Phylloquinone, despite being naturally found in plants, is synthetically manufactured for supplements. You make it by reacting menadione [footnote]menadione is the base structure of all vitamin K molecules[/footnote] with phytol in the presence of a nickel alloy.
The MK-4 found in supplements is also synthetic and made using a similar reaction.
MK-7 only comes from natto.
I think if you’re choosing a K supplement mk-7 is the clear way to go. In a variety of studies (here, and here) it’s been the clear winner in terms of bioavailibility and really moving the needle. It DOMINATES.
MK-4 is a bit of a mixed bag. Studies like this one show that synthetically prepared MK-4 didn’t even register a dint of absorption when taken at a nutritional dose….but it also has some methodological problems. This one shows that menaquinones improve in absorption in a stepwise fashion the farther up the MK-something chain you go. Mk-4 included.
In general the dose-response curves for MK-4 supplementation is all over the map. Sometimes it works, other times it does nothing at all in small doses….even less than phylloquinone.
Perhaps there are subtle differences between dietary MK-4 and synthetic MK-4 that make a big difference.
I dunno. Sorry 😦
Dose, Dose, Dose
Most of the clinical studies done with vitamin K were done to study its effects on bone mineral density.
Ya know….will vitamin K protect granny from a hip fracture if she falls down the stairs?
Those sorts of questions.
Unfortunately, most of these were done w/ MK-4 in doses of 45 mg, WHICH IS WAY HIGHER THAN ANYTHING YOU CAN GET AT THE STORES OR IN YOUR FOOD.
On a more anecdotal level, Denise Minger fixed 18 cavities by taking 5mg of MK-4 from Carlson labs. So maybe you should just do that.
On a more technical note, it was found that supplementary MK-4 only begins to increase carboxylation at a dose of 1500 mcg, so that might be a useful floor to start with. [footnote]Takeuchi, A, Masuda Y, Kimura M, Marushima R, Matsuoka R, Hasegawa M,Takahama M, Onuki M; Minimal effective dose of vitamin K2 (menaquinone-4) on serum osteocalcin concentration in Japanese subjects and safety evaluation of vitamin K2 supplemented in calcium tablet. J Jpn Soc Clin Nutr 2005, 26: 254-260[/footnote]

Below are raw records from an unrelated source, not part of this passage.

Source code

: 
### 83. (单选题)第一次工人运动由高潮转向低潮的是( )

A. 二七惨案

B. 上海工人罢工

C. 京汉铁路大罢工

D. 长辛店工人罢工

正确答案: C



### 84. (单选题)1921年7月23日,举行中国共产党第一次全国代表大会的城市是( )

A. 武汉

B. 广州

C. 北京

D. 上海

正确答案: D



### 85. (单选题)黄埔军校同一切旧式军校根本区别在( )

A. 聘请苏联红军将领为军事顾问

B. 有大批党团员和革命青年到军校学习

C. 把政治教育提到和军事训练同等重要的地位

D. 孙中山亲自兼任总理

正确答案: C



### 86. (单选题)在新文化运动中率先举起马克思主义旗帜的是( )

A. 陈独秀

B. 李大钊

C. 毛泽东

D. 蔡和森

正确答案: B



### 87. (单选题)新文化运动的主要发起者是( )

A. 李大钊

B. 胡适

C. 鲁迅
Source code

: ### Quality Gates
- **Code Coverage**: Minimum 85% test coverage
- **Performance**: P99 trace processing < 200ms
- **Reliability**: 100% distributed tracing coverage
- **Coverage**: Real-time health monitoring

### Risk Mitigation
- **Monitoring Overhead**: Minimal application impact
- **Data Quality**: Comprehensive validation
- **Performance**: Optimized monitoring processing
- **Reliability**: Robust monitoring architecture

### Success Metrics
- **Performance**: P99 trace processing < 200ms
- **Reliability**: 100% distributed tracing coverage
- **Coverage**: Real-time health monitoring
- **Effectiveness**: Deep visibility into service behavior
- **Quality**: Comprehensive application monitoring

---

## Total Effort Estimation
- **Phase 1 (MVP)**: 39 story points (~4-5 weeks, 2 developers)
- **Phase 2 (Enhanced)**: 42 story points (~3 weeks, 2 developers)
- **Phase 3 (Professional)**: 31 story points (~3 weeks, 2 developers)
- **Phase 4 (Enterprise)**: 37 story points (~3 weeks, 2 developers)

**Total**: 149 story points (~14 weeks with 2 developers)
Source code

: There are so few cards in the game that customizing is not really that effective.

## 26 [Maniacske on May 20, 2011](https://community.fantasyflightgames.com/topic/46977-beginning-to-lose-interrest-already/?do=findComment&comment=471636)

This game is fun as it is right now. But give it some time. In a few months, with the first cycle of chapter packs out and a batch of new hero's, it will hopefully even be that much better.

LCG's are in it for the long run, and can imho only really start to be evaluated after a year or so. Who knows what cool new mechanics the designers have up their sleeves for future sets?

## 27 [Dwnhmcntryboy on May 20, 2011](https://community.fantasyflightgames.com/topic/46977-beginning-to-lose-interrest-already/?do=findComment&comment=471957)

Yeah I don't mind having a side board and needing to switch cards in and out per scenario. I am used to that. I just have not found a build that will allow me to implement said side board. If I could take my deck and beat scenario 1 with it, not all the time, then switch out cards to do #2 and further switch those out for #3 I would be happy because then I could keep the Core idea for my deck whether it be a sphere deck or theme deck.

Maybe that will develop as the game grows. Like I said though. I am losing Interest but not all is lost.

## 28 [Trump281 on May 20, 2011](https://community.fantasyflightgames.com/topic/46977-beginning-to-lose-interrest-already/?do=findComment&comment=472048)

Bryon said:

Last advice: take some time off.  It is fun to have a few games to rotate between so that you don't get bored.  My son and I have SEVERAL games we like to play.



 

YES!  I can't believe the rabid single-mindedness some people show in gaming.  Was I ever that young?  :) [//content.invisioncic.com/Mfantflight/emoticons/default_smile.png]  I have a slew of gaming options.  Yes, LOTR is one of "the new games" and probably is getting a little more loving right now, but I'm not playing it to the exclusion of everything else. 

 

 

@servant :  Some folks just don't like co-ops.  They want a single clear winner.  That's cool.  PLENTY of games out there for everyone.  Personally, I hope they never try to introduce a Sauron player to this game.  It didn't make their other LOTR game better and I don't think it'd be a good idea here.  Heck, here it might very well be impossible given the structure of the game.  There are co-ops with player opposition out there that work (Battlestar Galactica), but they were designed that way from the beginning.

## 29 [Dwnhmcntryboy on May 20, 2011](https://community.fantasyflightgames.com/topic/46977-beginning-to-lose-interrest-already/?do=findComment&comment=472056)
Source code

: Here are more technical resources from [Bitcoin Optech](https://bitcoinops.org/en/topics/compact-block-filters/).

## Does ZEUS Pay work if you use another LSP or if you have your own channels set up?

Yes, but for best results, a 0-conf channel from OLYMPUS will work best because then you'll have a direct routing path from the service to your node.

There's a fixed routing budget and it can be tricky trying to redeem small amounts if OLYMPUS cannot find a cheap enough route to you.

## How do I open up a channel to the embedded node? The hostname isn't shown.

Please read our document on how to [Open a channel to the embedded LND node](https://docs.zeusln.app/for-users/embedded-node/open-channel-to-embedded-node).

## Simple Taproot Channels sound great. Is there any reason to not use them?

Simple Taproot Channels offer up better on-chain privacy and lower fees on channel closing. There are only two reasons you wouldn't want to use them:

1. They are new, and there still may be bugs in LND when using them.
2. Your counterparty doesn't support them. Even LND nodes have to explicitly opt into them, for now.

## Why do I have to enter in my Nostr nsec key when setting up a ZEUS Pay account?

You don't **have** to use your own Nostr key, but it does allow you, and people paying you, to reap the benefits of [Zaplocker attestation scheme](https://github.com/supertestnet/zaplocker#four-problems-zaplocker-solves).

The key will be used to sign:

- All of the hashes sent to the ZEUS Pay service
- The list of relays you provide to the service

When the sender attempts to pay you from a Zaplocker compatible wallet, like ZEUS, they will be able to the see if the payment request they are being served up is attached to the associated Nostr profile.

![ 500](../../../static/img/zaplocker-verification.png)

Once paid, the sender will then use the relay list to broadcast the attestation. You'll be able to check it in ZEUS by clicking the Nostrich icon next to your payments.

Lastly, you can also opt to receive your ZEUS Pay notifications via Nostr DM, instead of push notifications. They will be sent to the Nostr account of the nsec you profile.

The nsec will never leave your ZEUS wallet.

But on an even better note, there a few clinicals that have shown MK-7 to have significant effects at 180 mcg or so. This, combined with its demonstrated effectiveness at entering into the body, makes for the most appropriate supplementary target.
Little is known about how much vitamin K is too much, but nothing bad has happened so far. Vitamin K is not stored in your tissues very much, so the threats from long term toxicity like D and A are much smaller.
And when it comes to K supplements I think there’s clearly a crown jewel that deserves attention here: the A, D, K supplement from DaVinci Labs. All three of these work together inside your body so it makes sense to include them in one pill.
It uses the best forms of all three (retinol palmitate, D3, and MK-7), and it has a NICE 625 mcg serving of natto-derived K2, which should be more than adequate (but definitely non-toxic) for most supplementary measures.
So I’d get that one.
Amigos, it’s been fun. For some reason this article took longer than usual to write. Sorry, I don’t know why.